Second, in the event the parent-employee is occupied with a work task, you may require the parent to select two other employees to provide back-up care for the infant. These are workers not simultaneously participating in the program who consent to serve as an alternate care provider. Third, consider preparing individualized plans specifying what days the child will be in the office. Fourth, determine whether there will be a trial period before the program becomes permanent for each employee. While the program may appear workable in the abstract, it may not be suitable once the infant and parent are in the workplace.

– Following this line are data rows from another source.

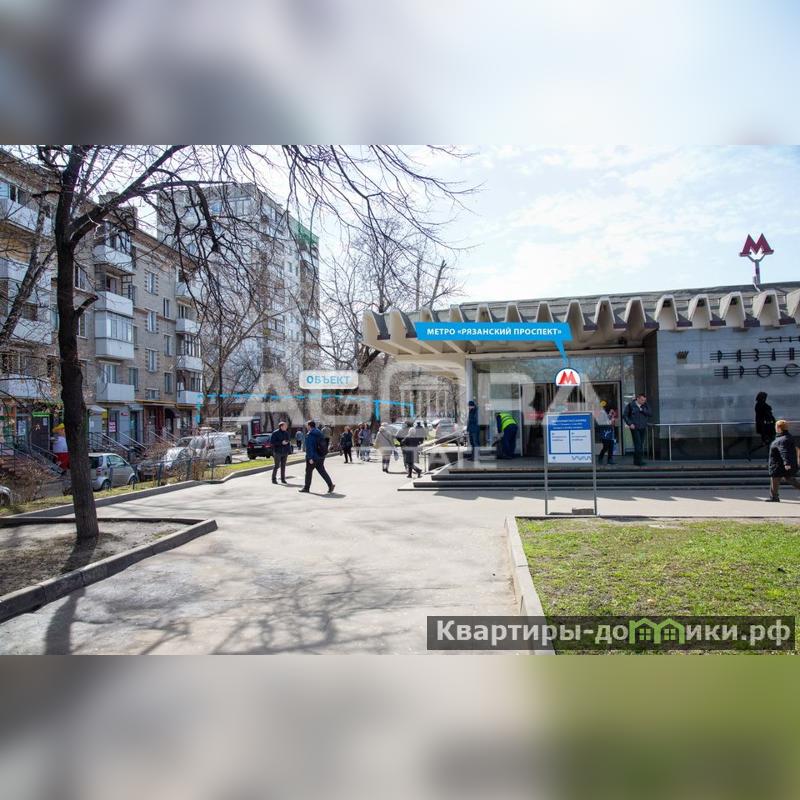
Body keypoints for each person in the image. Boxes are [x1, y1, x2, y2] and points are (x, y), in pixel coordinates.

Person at [766, 420, 800, 502]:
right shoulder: (786, 437)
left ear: (779, 428)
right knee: (786, 479)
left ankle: (774, 497)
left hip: (778, 464)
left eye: (776, 427)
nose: (775, 428)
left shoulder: (782, 439)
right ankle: (774, 497)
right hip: (781, 464)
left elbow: (784, 451)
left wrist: (786, 463)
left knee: (776, 479)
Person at [298, 420, 335, 494]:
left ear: (309, 426)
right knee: (322, 471)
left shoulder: (310, 434)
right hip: (321, 455)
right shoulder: (319, 432)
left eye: (307, 425)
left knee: (308, 472)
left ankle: (306, 488)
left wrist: (310, 458)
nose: (306, 427)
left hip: (313, 457)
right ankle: (330, 485)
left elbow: (310, 447)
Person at [623, 393, 651, 466]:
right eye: (642, 400)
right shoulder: (630, 405)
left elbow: (650, 413)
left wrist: (643, 410)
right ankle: (639, 461)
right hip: (634, 427)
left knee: (640, 444)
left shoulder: (645, 405)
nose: (643, 401)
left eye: (644, 400)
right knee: (638, 444)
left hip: (643, 427)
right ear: (637, 399)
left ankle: (636, 460)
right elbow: (625, 415)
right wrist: (630, 424)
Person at [749, 391, 776, 461]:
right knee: (768, 441)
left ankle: (751, 452)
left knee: (768, 442)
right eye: (765, 397)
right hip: (766, 426)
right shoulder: (762, 405)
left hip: (765, 426)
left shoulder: (759, 405)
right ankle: (751, 452)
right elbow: (768, 415)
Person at [595, 401, 615, 465]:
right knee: (606, 446)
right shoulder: (601, 414)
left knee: (611, 446)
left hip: (610, 432)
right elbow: (599, 423)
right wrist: (609, 417)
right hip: (604, 432)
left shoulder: (611, 414)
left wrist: (612, 417)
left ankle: (610, 460)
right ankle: (600, 457)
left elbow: (612, 423)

You should also consider a termination procedure detailing when the program will end, either when the infant reaches the eligibility limit or when a termination decision is made following a complaint process that suggests discontinuation of the individual infant and parent in the program is the appropriate course of action. You may specify the factors it will take into consideration in reaching a termination decision, such as decline in performance and interference with business operations, and may also include a notice period before termination of the program.

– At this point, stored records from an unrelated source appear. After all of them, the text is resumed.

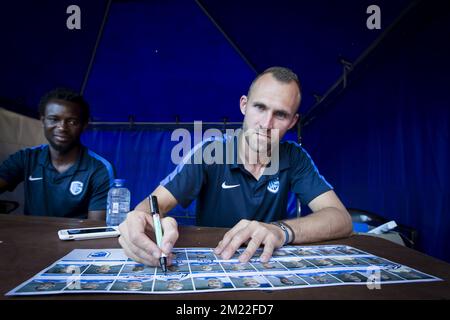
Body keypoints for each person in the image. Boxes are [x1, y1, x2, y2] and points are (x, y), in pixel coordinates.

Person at [118, 66, 353, 266]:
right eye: (259, 108)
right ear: (244, 105)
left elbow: (340, 219)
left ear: (293, 122)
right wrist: (142, 222)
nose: (266, 124)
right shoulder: (211, 152)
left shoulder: (295, 157)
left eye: (280, 115)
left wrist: (280, 230)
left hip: (267, 263)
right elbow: (150, 208)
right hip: (214, 261)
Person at [0, 88, 115, 220]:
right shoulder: (25, 158)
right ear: (43, 121)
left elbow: (96, 227)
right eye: (54, 119)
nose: (62, 127)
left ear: (84, 125)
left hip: (76, 240)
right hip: (29, 238)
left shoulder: (99, 169)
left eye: (72, 122)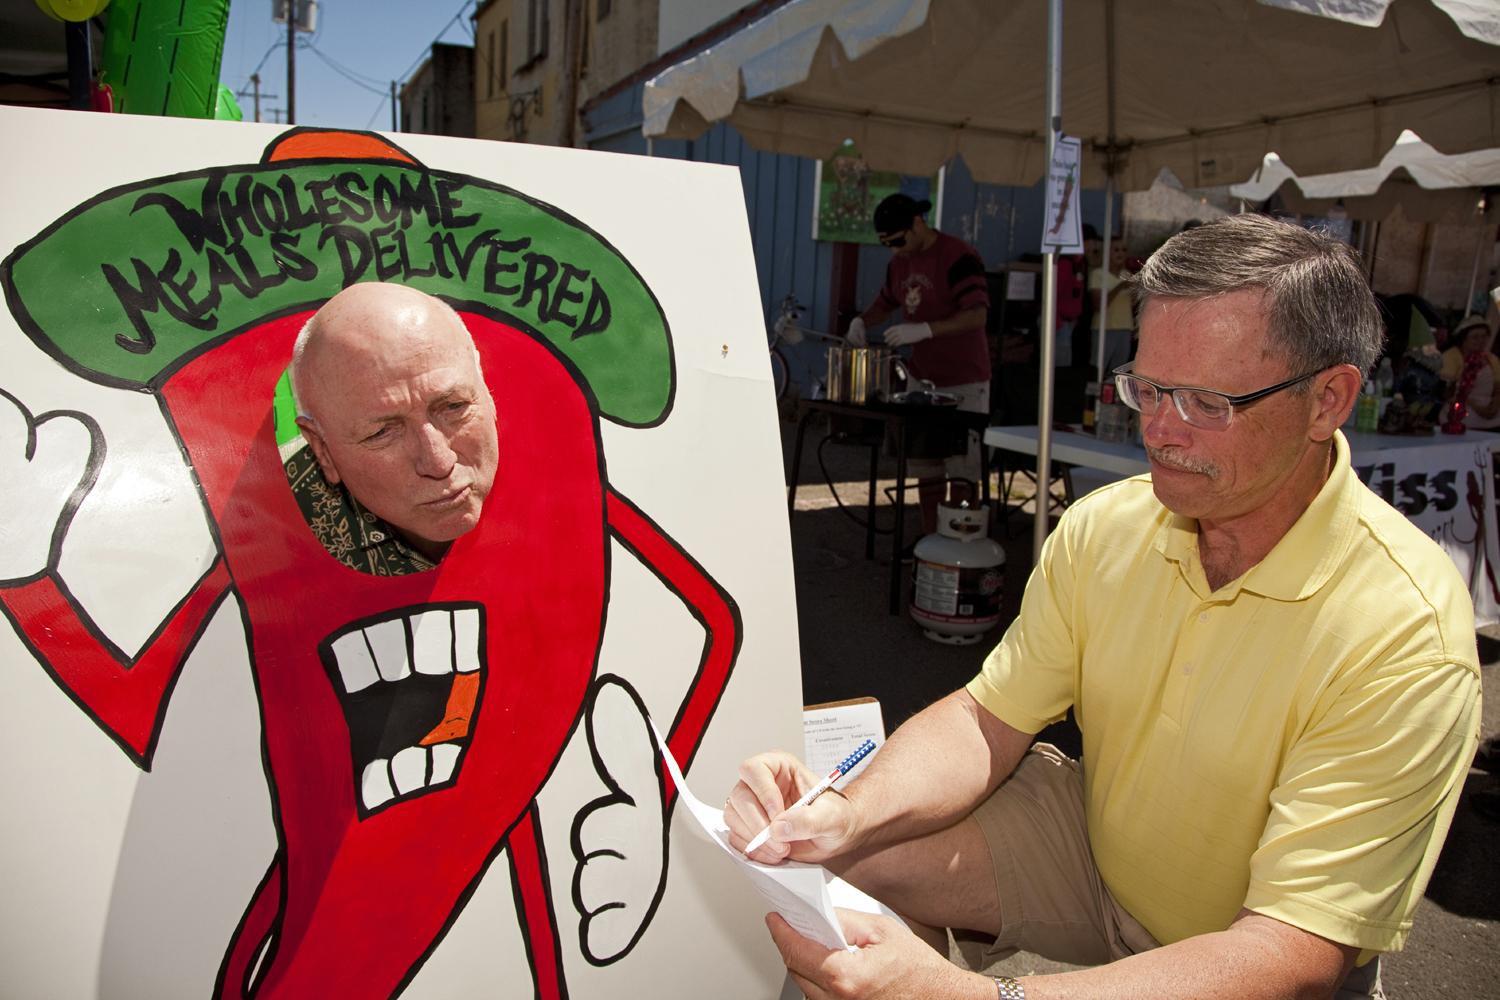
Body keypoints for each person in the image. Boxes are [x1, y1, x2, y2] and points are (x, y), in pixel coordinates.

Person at [726, 215, 1481, 1000]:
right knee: (826, 863)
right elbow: (990, 718)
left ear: (1328, 400)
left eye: (1204, 403)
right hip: (1093, 848)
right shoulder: (1108, 526)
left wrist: (980, 997)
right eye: (1146, 387)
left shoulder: (1405, 633)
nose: (1157, 430)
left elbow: (1292, 953)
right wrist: (846, 810)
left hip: (1255, 950)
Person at [289, 282, 500, 573]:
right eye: (381, 433)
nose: (439, 463)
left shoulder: (575, 454)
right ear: (322, 450)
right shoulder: (269, 536)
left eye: (454, 406)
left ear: (486, 391)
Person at [846, 193, 990, 535]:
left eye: (898, 241)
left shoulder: (958, 255)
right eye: (887, 245)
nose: (895, 250)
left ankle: (959, 544)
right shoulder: (899, 264)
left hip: (964, 380)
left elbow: (978, 314)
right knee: (925, 467)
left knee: (962, 470)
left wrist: (926, 330)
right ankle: (931, 542)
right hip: (922, 382)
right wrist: (861, 321)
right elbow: (886, 302)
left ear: (917, 223)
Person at [1439, 313, 1500, 431]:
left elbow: (1498, 388)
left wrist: (1495, 406)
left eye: (1484, 337)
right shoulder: (1451, 356)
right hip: (1463, 404)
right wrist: (1478, 408)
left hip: (1487, 406)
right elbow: (1447, 393)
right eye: (1475, 337)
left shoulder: (1491, 359)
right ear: (1464, 339)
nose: (1480, 341)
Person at [1088, 240, 1134, 376]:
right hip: (1105, 328)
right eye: (1116, 250)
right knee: (1098, 370)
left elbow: (1132, 304)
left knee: (1119, 373)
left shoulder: (1127, 274)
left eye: (1124, 250)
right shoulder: (1098, 274)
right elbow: (1098, 305)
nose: (1121, 253)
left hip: (1125, 328)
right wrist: (1120, 287)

Infant-at-work policies can fit seamlessly with policies that many employers should already have in place, including lactation accommodation requirements that require you to provide for breastfeeding facilities with specific amenities. Additionally, lawsuits involving family responsibility discrimination or parental status discrimination – which is employment discrimination because of an employee’s caregiver obligations – are increasingly common. While parental status is not a protected basis under federal law or most state laws, it is often alleged as the basis for sex, gender, marital status, or childbirth discrimination, and is prohibited by the Equal Employment Opportunity Commission.

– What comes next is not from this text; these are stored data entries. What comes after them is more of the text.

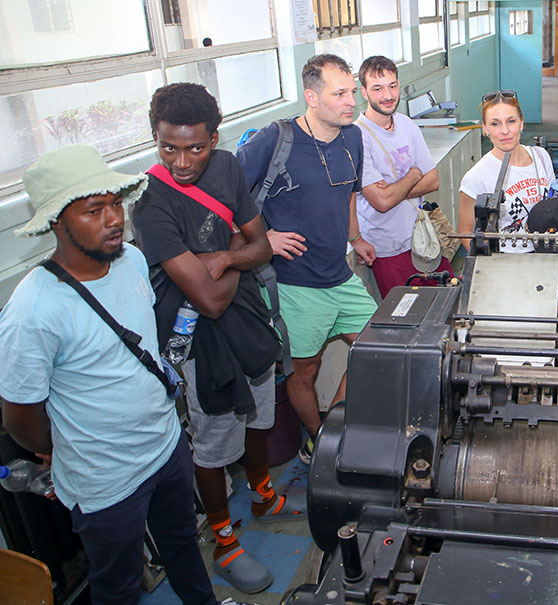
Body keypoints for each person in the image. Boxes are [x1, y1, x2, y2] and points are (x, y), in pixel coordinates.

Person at [0, 145, 216, 604]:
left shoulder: (132, 261)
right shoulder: (34, 309)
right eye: (94, 210)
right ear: (57, 222)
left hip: (166, 448)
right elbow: (20, 416)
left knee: (184, 546)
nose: (114, 219)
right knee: (118, 586)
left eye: (116, 204)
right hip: (105, 482)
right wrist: (64, 448)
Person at [132, 83, 304, 594]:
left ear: (214, 137)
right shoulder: (150, 203)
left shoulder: (227, 167)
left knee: (258, 416)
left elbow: (261, 246)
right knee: (212, 442)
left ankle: (264, 496)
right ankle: (226, 543)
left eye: (195, 148)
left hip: (247, 320)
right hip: (198, 339)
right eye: (168, 148)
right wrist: (237, 252)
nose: (182, 161)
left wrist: (226, 255)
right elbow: (208, 302)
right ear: (156, 139)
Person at [237, 54, 378, 464]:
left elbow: (348, 194)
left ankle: (336, 425)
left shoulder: (353, 137)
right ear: (312, 97)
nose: (351, 101)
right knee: (305, 370)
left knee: (380, 350)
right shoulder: (275, 140)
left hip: (341, 275)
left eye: (352, 92)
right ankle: (317, 440)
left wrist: (355, 237)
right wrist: (263, 238)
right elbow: (230, 195)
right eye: (340, 94)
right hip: (295, 285)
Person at [355, 55, 452, 296]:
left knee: (447, 295)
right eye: (377, 88)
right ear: (364, 92)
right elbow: (382, 202)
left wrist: (392, 190)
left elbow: (433, 180)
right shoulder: (357, 136)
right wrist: (414, 174)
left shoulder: (406, 124)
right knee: (406, 309)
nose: (388, 95)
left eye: (392, 86)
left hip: (422, 235)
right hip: (388, 246)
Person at [457, 89, 556, 253]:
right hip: (505, 259)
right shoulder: (475, 178)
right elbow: (465, 232)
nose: (504, 131)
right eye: (495, 124)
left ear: (522, 123)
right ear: (485, 128)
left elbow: (554, 204)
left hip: (546, 252)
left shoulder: (541, 157)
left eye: (511, 121)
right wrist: (490, 264)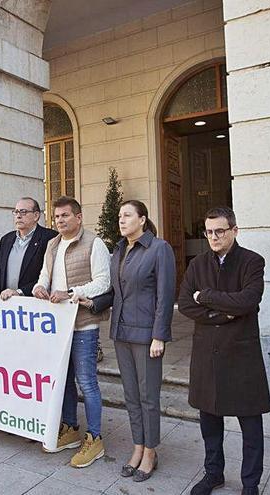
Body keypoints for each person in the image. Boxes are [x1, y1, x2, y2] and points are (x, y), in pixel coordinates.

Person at [178, 207, 270, 495]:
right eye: (209, 232)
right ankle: (213, 474)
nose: (214, 237)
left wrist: (206, 297)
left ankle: (251, 483)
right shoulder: (197, 265)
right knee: (209, 421)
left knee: (251, 425)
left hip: (241, 355)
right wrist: (223, 312)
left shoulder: (252, 262)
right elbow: (185, 304)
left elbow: (247, 301)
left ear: (234, 231)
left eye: (220, 231)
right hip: (207, 354)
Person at [85, 200, 175, 482]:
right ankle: (137, 447)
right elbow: (116, 293)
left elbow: (165, 295)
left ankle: (150, 451)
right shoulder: (119, 250)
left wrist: (159, 335)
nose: (121, 220)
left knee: (148, 397)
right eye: (120, 216)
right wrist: (92, 302)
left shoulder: (159, 249)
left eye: (127, 215)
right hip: (121, 333)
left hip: (147, 335)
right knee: (131, 395)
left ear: (143, 220)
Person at [33, 196, 111, 468]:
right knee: (63, 380)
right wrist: (39, 288)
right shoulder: (52, 244)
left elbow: (103, 282)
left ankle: (95, 438)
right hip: (58, 325)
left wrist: (71, 294)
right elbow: (45, 275)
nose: (60, 220)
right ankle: (70, 428)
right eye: (57, 216)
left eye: (66, 215)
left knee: (87, 382)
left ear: (79, 217)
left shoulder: (94, 243)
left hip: (83, 324)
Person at [0, 197, 57, 300]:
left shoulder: (49, 238)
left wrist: (20, 292)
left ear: (36, 216)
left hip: (35, 304)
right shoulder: (6, 240)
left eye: (23, 212)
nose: (18, 216)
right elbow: (1, 275)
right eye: (16, 212)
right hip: (9, 305)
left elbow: (50, 275)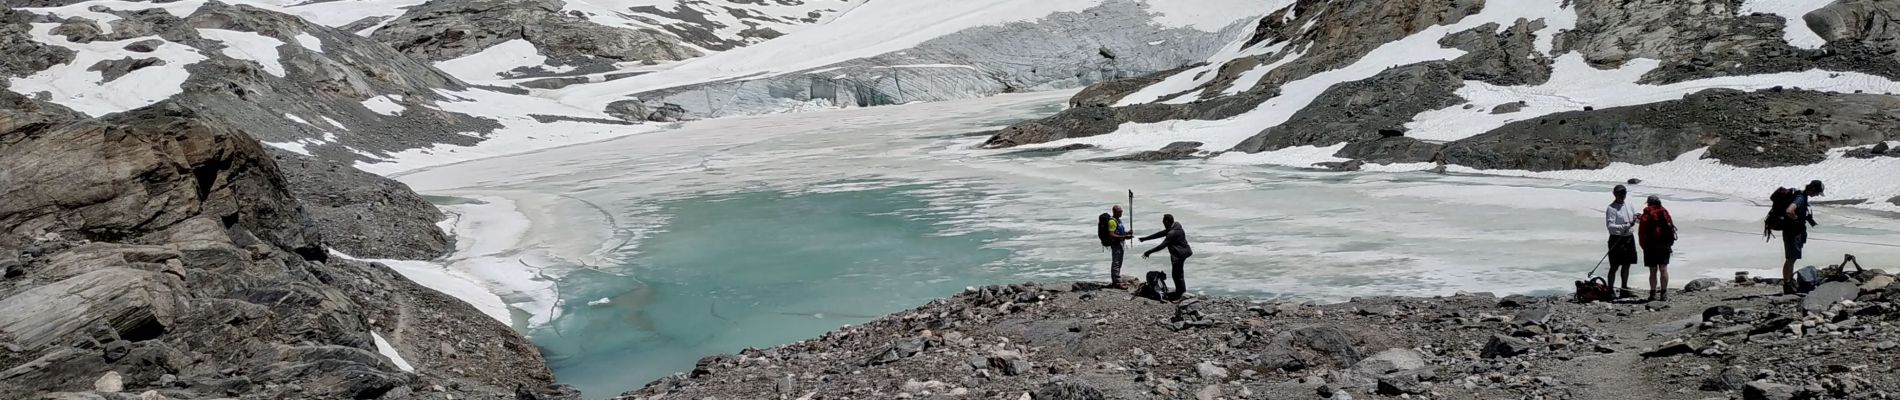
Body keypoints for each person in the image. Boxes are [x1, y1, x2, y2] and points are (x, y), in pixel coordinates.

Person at [1766, 180, 1824, 294]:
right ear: (1812, 189)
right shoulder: (1800, 198)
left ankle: (1789, 282)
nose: (1816, 195)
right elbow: (1789, 211)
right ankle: (1787, 284)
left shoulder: (1800, 196)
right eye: (1817, 193)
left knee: (1791, 258)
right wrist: (1796, 220)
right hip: (1792, 232)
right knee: (1790, 259)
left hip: (1791, 231)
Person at [1140, 214, 1192, 302]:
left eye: (1164, 222)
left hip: (1179, 254)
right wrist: (1145, 238)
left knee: (1177, 275)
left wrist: (1149, 252)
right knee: (1177, 274)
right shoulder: (1175, 227)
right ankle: (1180, 293)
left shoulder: (1172, 232)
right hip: (1183, 252)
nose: (1163, 223)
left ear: (1167, 221)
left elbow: (1163, 245)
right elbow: (1161, 233)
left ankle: (1181, 296)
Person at [1638, 195, 1677, 301]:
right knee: (1663, 269)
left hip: (1650, 246)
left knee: (1653, 271)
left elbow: (1641, 232)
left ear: (1649, 203)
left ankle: (1653, 293)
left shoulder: (1646, 215)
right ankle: (1664, 293)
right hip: (1664, 245)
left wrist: (1643, 246)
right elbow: (1671, 227)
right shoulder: (1664, 212)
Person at [1604, 185, 1639, 296]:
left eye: (1624, 193)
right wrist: (1625, 226)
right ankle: (1610, 290)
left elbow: (1634, 218)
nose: (1622, 195)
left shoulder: (1629, 205)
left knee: (1627, 264)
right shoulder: (1611, 208)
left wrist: (1638, 218)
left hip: (1629, 237)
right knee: (1614, 265)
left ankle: (1624, 288)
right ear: (1615, 194)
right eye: (1620, 193)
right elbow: (1610, 226)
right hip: (1616, 239)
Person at [1097, 205, 1135, 288]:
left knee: (1119, 262)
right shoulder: (1112, 222)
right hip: (1116, 244)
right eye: (1119, 211)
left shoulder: (1118, 220)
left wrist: (1127, 232)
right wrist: (1124, 237)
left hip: (1120, 243)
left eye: (1121, 211)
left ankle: (1117, 279)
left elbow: (1119, 231)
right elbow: (1111, 235)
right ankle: (1117, 283)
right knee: (1116, 263)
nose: (1121, 213)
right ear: (1114, 212)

Consider a female employee who has to leave work by 4:00 p.m. every day to pick her child up from day care, is not promoted as a result, and files a sex discrimination claim. An employer with an infant-at-work policy could reduce the likelihood of such a claim by permitting the employee to bring her baby to work thereby extending her workday.
Nobody Puts Baby In A Corner…But Maybe A Cubicle Will Work
Community and family values are easily gained by employers who assist employees in balancing their careers and parenting. Infant-at-work policies can be implemented with minimal investment as long as there are clear rules and expectations.
Of course, each baby, parent, and business is different. Employers that embrace this modern idea should heed traditional practices of oversight and flexibility to ensure that the policy evolves to fit its unique needs. Regardless of the business, utilizing this low-cost option creates a more positive, productive culture, as well as marrying career and family interests where the two were once mutually exclusive.